┌─ Input for this task

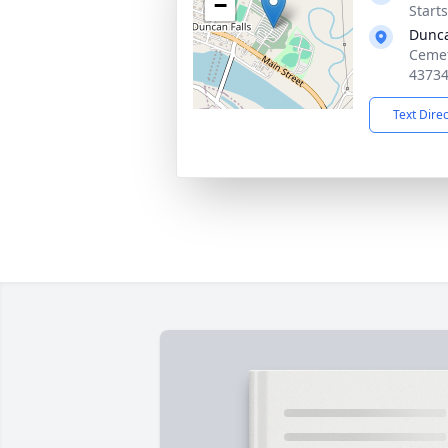
−
Start
Dunca
Cemet
4373
Text Dire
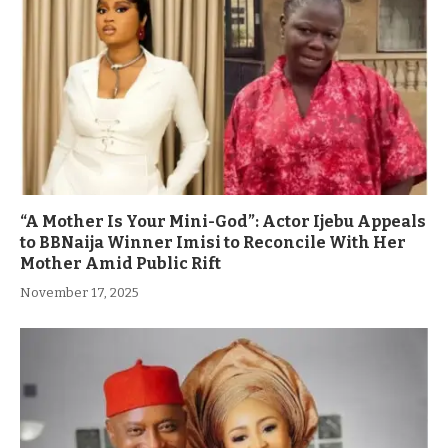
“A Mother Is Your Mini-God”: Actor Ijebu Appeals
to BBNaija Winner Imisi to Reconcile With Her
Mother Amid Public Rift
November 17, 2025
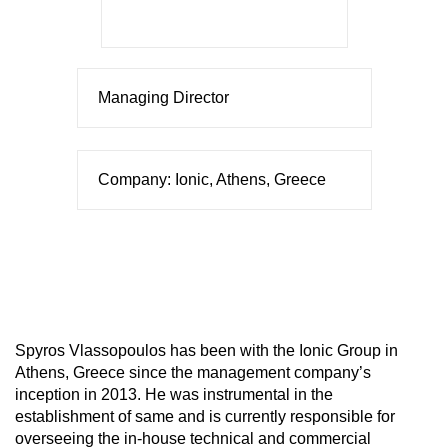
Managing Director
Company: Ionic, Athens, Greece
Spyros Vlassopoulos has been with the Ionic Group in
Athens, Greece since the management company’s
inception in 2013. He was instrumental in the
establishment of same and is currently responsible for
overseeing the in-house technical and commercial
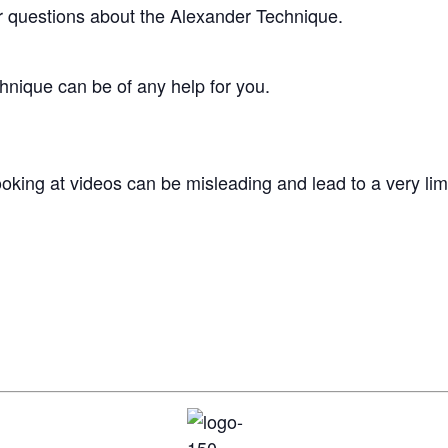
ur questions about the Alexander Technique.
chnique can be of any help for you.
king at videos can be misleading and lead to a very limi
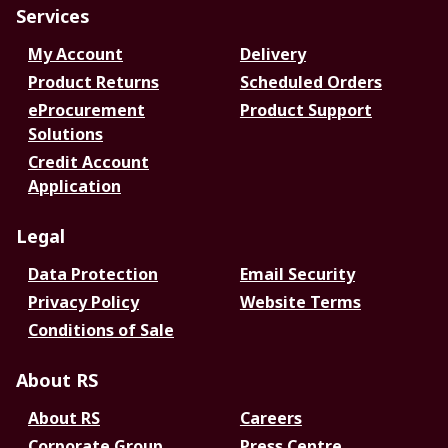
Services
My Account
Delivery
Product Returns
Scheduled Orders
eProcurement
Product Support
Solutions
Credit Account
Application
Legal
Data Protection
Email Security
Privacy Policy
Website Terms
Conditions of Sale
About RS
About RS
Careers
Corporate Group
Press Centre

└─

> _Problem description_
Retype each line above precisely, please. Skip anything that is a picture.

> _Solution for this problem_
−
Start
Dunca
Cemet
4373
Text Dire
“A Mother Is Your Mini-God”: Actor Ijebu Appeals
to BBNaija Winner Imisi to Reconcile With Her
Mother Amid Public Rift
November 17, 2025
Managing Director
Company: Ionic, Athens, Greece
Spyros Vlassopoulos has been with the Ionic Group in
Athens, Greece since the management company’s
inception in 2013. He was instrumental in the
establishment of same and is currently responsible for
overseeing the in-house technical and commercial
ur questions about the Alexander Technique.
chnique can be of any help for you.
king at videos can be misleading and lead to a very limi
Services
My Account
Delivery
Product Returns
Scheduled Orders
eProcurement
Product Support
Solutions
Credit Account
Application
Legal
Data Protection
Email Security
Privacy Policy
Website Terms
Conditions of Sale
About RS
About RS
Careers
Corporate Group
Press Centre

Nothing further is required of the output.